● Problem A
Please translate the sentence "I like this method a lot." from the Python loop discussion into German.
● Problem B
Pick up the Python loop discussion after its last line and continue it for a few sentences.

● Extract
=======

Where did the 0th position in the 0th list entry go here? The 0 in [0,1,2] I manually fixed it start_index-1 But I don't quite see where we missed the iteration.
@phtaedrus not sure why I was adding one. See edit.
Thanks, @Mark_Meyer. Checked. For the generator function, wouldn't it be considered non-python to use a while instead of for loops?
@phtaedrus, I'm not sure — I think the while loop is easier to read, but you can also do it as a for loop over a range. See edit.
I like this method a lot. Now looking into pythonic generators. Much appreciated!
1

Are you overcomplicating?

=======

Figure understanding tasks:
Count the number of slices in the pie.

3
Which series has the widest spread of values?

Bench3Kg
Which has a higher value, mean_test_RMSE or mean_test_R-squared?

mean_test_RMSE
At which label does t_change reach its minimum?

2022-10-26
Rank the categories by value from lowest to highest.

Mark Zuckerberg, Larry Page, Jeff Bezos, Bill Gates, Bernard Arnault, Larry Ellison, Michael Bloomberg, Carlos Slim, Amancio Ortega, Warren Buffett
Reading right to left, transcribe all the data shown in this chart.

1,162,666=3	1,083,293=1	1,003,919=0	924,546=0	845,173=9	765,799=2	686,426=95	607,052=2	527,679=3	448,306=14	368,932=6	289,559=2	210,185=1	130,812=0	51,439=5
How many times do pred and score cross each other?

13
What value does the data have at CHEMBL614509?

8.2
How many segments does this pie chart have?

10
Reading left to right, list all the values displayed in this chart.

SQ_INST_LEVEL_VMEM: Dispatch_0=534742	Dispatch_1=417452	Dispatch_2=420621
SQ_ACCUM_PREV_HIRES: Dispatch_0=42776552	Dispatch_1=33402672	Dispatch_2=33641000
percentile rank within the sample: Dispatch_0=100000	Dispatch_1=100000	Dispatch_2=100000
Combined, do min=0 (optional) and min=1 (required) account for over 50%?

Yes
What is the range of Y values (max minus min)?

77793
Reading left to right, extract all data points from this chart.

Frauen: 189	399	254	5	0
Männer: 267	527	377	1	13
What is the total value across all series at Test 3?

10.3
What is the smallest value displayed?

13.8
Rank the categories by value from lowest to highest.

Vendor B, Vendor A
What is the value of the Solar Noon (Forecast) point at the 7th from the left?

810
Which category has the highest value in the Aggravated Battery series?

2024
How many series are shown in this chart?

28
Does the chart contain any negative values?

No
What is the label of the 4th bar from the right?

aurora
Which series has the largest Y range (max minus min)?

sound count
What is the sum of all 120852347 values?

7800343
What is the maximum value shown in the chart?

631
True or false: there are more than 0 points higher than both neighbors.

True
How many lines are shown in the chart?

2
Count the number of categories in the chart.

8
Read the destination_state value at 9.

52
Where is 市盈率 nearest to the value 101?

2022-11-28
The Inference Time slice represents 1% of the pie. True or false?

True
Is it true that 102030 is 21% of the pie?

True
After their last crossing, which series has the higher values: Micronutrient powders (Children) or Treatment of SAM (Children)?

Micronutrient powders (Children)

=======

● Written answer A
Diese Methode gefällt mir sehr.

● Written answer B
In [1]: nrow, ncol, start = 3, 5, 7                                                       

In [2]: [[start+c+r*ncol for c in range(ncol)] for r in range(nrow)]                      
Out[2]: [[7, 8, 9, 10, 11], [12, 13, 14, 15, 16], [17, 18, 19, 20, 21]]

Should you prefer more descriptive names:

In [3]: n_rows, n_cols, n_start = 3,5,7                        

In [4]: [[n_start + col + row*n_cols for col in range(n_cols)] for row in range(n_rows)]               
Out[4]: [[7, 8, 9, 10, 11], [12, 13, 14, 15, 16], [17, 18, 19, 20, 21]]

Eventually, to have itertools.count you absolutely don't need to import itertools

In [10]: def count(start=0, step=1): 
    ...:     while True: 
    ...:         yield start 
    ...:         start += step 

In [11]: nr, nc, item = 3, 4, count()                                                                                                                                              

In [12]: [[next(item) for c in range(nc)] for r in range(nr)]                                                                                                                      
Out[12]: [[0, 1, 2, 3], [4, 5, 6, 7], [8, 9, 10, 11]]

In [13]: nr, nc, item = 3, 4, count(start=4, step=3)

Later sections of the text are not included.